→ **WORK INSTRUCTIONS**: Copy out every line of text from the rows below, character for character, and leave the pictures out.

______

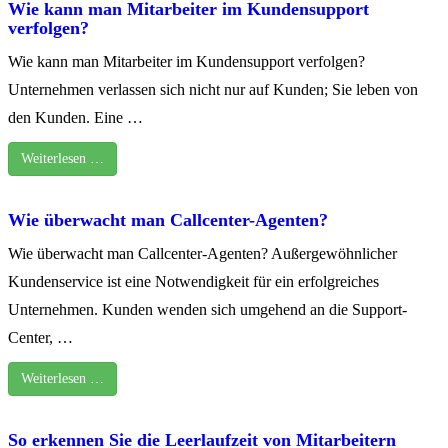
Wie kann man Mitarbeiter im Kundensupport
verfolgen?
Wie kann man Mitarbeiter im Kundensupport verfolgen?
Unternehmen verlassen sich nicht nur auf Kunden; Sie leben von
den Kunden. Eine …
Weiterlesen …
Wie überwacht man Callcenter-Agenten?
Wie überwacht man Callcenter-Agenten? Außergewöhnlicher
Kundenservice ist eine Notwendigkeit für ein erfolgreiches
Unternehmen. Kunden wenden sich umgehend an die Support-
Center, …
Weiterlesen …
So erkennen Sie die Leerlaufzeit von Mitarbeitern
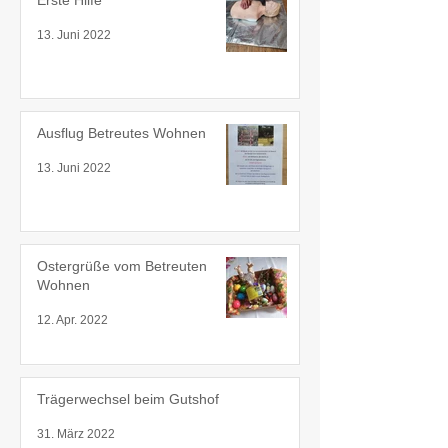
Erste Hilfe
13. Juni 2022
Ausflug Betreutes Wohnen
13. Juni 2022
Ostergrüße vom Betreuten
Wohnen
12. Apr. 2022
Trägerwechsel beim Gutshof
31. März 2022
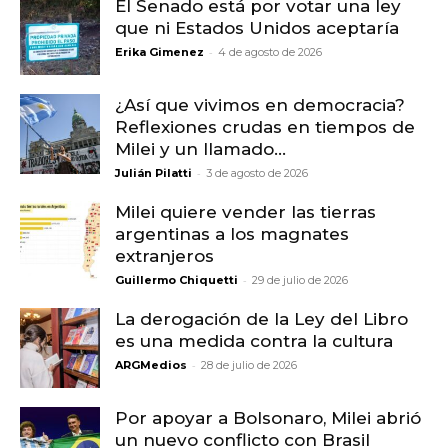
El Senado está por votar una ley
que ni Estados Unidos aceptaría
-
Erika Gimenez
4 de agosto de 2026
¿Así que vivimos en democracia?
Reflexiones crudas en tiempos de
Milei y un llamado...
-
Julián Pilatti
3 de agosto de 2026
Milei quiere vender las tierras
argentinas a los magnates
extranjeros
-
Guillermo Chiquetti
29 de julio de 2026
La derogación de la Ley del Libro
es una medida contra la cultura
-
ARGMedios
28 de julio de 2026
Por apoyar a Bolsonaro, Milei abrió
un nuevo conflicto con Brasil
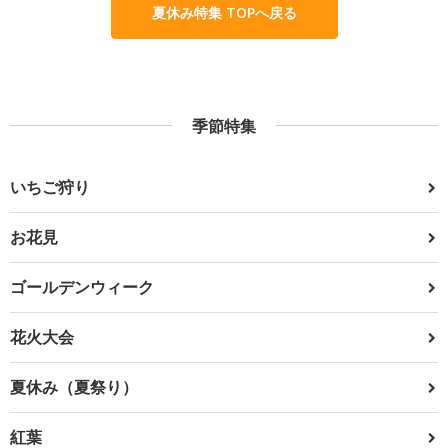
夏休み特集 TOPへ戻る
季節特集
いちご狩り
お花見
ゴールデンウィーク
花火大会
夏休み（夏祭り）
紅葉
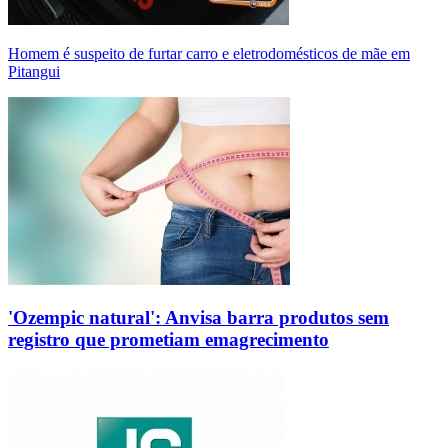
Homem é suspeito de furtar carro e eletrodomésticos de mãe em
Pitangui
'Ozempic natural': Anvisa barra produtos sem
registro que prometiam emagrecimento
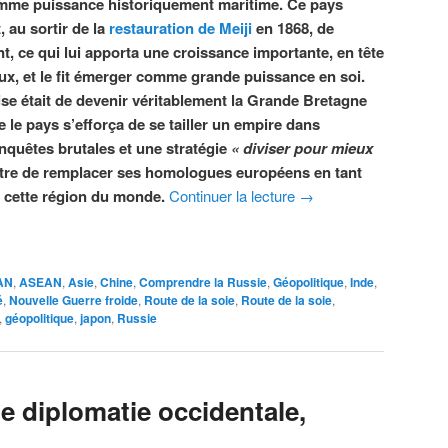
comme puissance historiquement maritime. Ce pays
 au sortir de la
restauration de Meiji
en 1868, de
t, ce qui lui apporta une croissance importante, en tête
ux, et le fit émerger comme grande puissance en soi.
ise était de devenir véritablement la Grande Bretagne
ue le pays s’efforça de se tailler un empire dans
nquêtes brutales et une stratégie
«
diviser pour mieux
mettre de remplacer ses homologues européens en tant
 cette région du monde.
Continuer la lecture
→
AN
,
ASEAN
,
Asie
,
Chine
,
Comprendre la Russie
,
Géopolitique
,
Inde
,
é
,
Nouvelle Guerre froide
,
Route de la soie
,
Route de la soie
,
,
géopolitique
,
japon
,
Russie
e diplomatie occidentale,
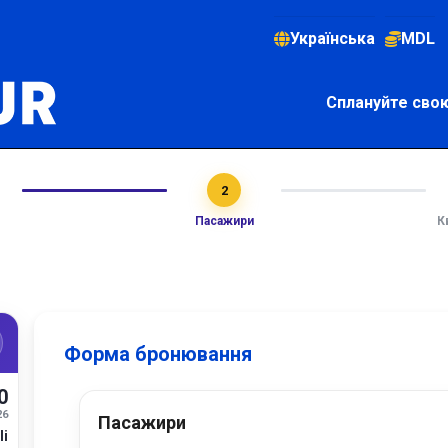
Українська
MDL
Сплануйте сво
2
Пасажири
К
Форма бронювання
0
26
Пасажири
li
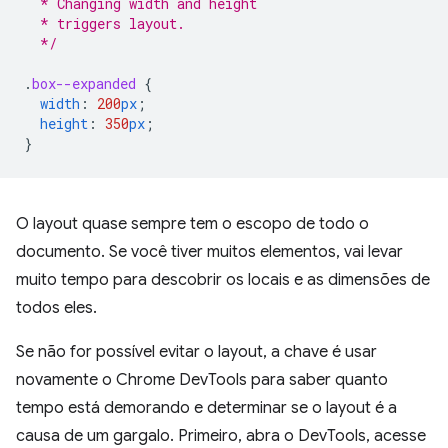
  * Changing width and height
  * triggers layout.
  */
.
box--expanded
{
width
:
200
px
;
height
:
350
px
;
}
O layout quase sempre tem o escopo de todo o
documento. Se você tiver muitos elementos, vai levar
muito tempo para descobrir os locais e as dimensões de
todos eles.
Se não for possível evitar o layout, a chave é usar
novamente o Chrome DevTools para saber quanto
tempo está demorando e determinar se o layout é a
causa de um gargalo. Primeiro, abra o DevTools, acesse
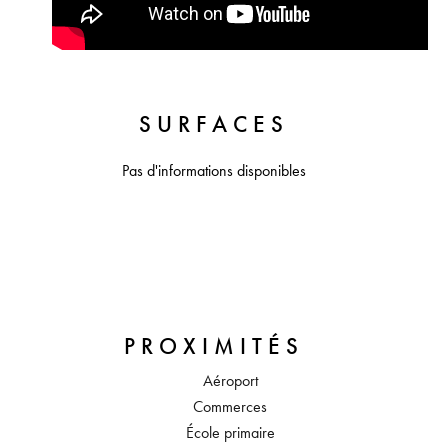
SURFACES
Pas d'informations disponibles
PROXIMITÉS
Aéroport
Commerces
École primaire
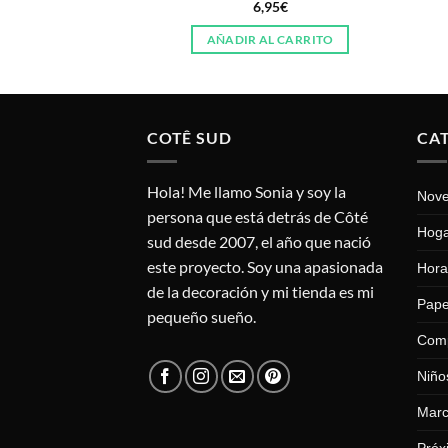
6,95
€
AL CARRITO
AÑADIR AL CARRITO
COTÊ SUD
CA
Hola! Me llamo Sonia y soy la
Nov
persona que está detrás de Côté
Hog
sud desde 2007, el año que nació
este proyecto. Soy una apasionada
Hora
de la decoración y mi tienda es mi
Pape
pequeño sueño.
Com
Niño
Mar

______

→ **RESPONSE TO THE EXERCISE**:
Wie kann man Mitarbeiter im Kundensupport
verfolgen?
Wie kann man Mitarbeiter im Kundensupport verfolgen?
Unternehmen verlassen sich nicht nur auf Kunden; Sie leben von
den Kunden. Eine …
Weiterlesen …
Wie überwacht man Callcenter-Agenten?
Wie überwacht man Callcenter-Agenten? Außergewöhnlicher
Kundenservice ist eine Notwendigkeit für ein erfolgreiches
Unternehmen. Kunden wenden sich umgehend an die Support-
Center, …
Weiterlesen …
So erkennen Sie die Leerlaufzeit von Mitarbeitern
Erste Hilfe
13. Juni 2022
Ausflug Betreutes Wohnen
13. Juni 2022
Ostergrüße vom Betreuten
Wohnen
12. Apr. 2022
Trägerwechsel beim Gutshof
31. März 2022
El Senado está por votar una ley
que ni Estados Unidos aceptaría
-
Erika Gimenez
4 de agosto de 2026
¿Así que vivimos en democracia?
Reflexiones crudas en tiempos de
Milei y un llamado...
-
Julián Pilatti
3 de agosto de 2026
Milei quiere vender las tierras
argentinas a los magnates
extranjeros
-
Guillermo Chiquetti
29 de julio de 2026
La derogación de la Ley del Libro
es una medida contra la cultura
-
ARGMedios
28 de julio de 2026
Por apoyar a Bolsonaro, Milei abrió
un nuevo conflicto con Brasil
夏休み特集 TOPへ戻る
季節特集
いちご狩り
お花見
ゴールデンウィーク
花火大会
夏休み（夏祭り）
紅葉
Homem é suspeito de furtar carro e eletrodomésticos de mãe em
Pitangui
'Ozempic natural': Anvisa barra produtos sem
registro que prometiam emagrecimento
comme puissance historiquement maritime. Ce pays
 au sortir de la
restauration de Meiji
en 1868, de
t, ce qui lui apporta une croissance importante, en tête
ux, et le fit émerger comme grande puissance en soi.
ise était de devenir véritablement la Grande Bretagne
ue le pays s’efforça de se tailler un empire dans
nquêtes brutales et une stratégie
«
diviser pour mieux
mettre de remplacer ses homologues européens en tant
 cette région du monde.
Continuer la lecture
→
AN
,
ASEAN
,
Asie
,
Chine
,
Comprendre la Russie
,
Géopolitique
,
Inde
,
é
,
Nouvelle Guerre froide
,
Route de la soie
,
Route de la soie
,
,
géopolitique
,
japon
,
Russie
e diplomatie occidentale,
Українська
MDL
Сплануйте сво
2
Пасажири
К
Форма бронювання
0
26
Пасажири
li
  * Changing width and height
  * triggers layout.
  */
.
box--expanded
{
width
:
200
px
;
height
:
350
px
;
}
O layout quase sempre tem o escopo de todo o
documento. Se você tiver muitos elementos, vai levar
muito tempo para descobrir os locais e as dimensões de
todos eles.
Se não for possível evitar o layout, a chave é usar
novamente o Chrome DevTools para saber quanto
tempo está demorando e determinar se o layout é a
causa de um gargalo. Primeiro, abra o DevTools, acesse
SURFACES
Pas d'informations disponibles
PROXIMITÉS
Aéroport
Commerces
École primaire
6,95
€
AL CARRITO
AÑADIR AL CARRITO
COTÊ SUD
CA
Hola! Me llamo Sonia y soy la
Nov
persona que está detrás de Côté
Hog
sud desde 2007, el año que nació
este proyecto. Soy una apasionada
Hora
de la decoración y mi tienda es mi
Pape
pequeño sueño.
Com
Niño
Mar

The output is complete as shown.